Apollo taps ex-SEC chief Clayton in board overhaul

By Noor Zainab Hussain, Jessica DiNapoli and Chibuike Oguh

(Reuters) – Apollo Global Management Inc said on Thursday it had appointed former U.S. Securities and Exchange Commission (SEC) chief Jay Clayton as its lead independent director to improve corporate governance in the wake of an inquiry into Chairman Leon Black’s ties to late financier and convicted sex offender Jeffrey Epstein.

The review found that Black, who co-founded Apollo 31 years ago and turned it into one of the world’s largest private equity firms, had paid Epstein $158 million for advice on tax and estate planning and related services between 2012 and 2017.

While the probe, which was carried out by law firm Dechert LLP, cleared Black of any wrongdoing, he said last month he would relinquish his role as chief executive by July and keep his role as board chairman.

Clayton was selected due to his professional experience and understanding of private and public capital markets, Apollo said. He will assume the newly created role on March 1.

Apollo said last month it would look into changing its corporate governance structure, getting rid of shares with special voting rights that currently give Black and other co-founders effective control of the firm. The firm also added two new independent directors.

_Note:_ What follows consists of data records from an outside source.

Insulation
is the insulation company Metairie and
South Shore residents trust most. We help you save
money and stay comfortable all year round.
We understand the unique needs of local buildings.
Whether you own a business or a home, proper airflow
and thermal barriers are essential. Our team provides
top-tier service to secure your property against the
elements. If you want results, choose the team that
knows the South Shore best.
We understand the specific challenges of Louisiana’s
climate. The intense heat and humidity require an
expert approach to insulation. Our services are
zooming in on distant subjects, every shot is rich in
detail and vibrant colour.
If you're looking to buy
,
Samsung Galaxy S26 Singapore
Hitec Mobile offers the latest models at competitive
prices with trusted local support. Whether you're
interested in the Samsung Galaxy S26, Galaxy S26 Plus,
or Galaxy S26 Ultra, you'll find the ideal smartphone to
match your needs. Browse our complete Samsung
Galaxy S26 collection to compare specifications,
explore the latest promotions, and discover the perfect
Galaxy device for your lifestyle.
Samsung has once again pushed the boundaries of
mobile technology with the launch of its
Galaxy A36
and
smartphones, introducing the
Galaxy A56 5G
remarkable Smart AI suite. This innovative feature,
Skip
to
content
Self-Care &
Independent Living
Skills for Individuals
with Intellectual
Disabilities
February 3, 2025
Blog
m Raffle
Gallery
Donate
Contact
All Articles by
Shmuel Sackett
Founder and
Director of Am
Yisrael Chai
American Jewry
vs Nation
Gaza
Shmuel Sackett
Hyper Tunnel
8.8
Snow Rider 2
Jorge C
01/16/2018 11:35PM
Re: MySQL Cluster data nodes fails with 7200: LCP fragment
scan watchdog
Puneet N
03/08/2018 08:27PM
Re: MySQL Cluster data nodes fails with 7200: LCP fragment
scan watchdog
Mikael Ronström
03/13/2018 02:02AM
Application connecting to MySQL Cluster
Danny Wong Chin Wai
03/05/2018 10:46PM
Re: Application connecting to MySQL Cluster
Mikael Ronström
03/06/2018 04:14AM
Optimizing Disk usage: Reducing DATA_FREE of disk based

Clayton was SEC chairman from May 2017 to December 2020. In that role he pursued changes to regulations that critics saw as burdensome or hindering corporate growth, often in the face of opposition from investor advocates. Before that, Clayton was a corporate deals lawyer at Sullivan & Cromwell.

The Trump administration nominated Clayton last summer to replace a top federal prosecutor in New York, but did not press on with his appointment.

Eric Talley, a Columbia Law School professor, said that Clayton would have the heft to stand up to Black and other Apollo controlling partners if something “doesn’t square with his spidey sense.”

“If anyone can establish their independence in a controlled company it would be someone like Jay Clayton,” Talley said.

Clayton will earn about $500,000 annually through equity and fees for his service, according to a regulatory filing. Such compensation is high for a lead independent director, said Dan Laddin, a founding partner at consulting firm Compensation Advisory Partners LLC.

“He’s getting paid more akin to a non-executive chairman,” Laddin said.

Clayton is one of the most high-profile additions to Apollo since the 2014 departure of Marc Spilker, who was recruited as the firm’s president months after leaving Goldman Sachs Group Inc. Spilker left Apollo abruptly without any explanation.

The revelations of Black’s ties to Epstein led the firm’s executives to warn in October that some investors had paused their commitments to Apollo’s funds as they awaited the review’s findings.

The company, however, said in January that despite the controversy, its assets under management grew by $22 billion in the final quarter of 2020 to $455 billion.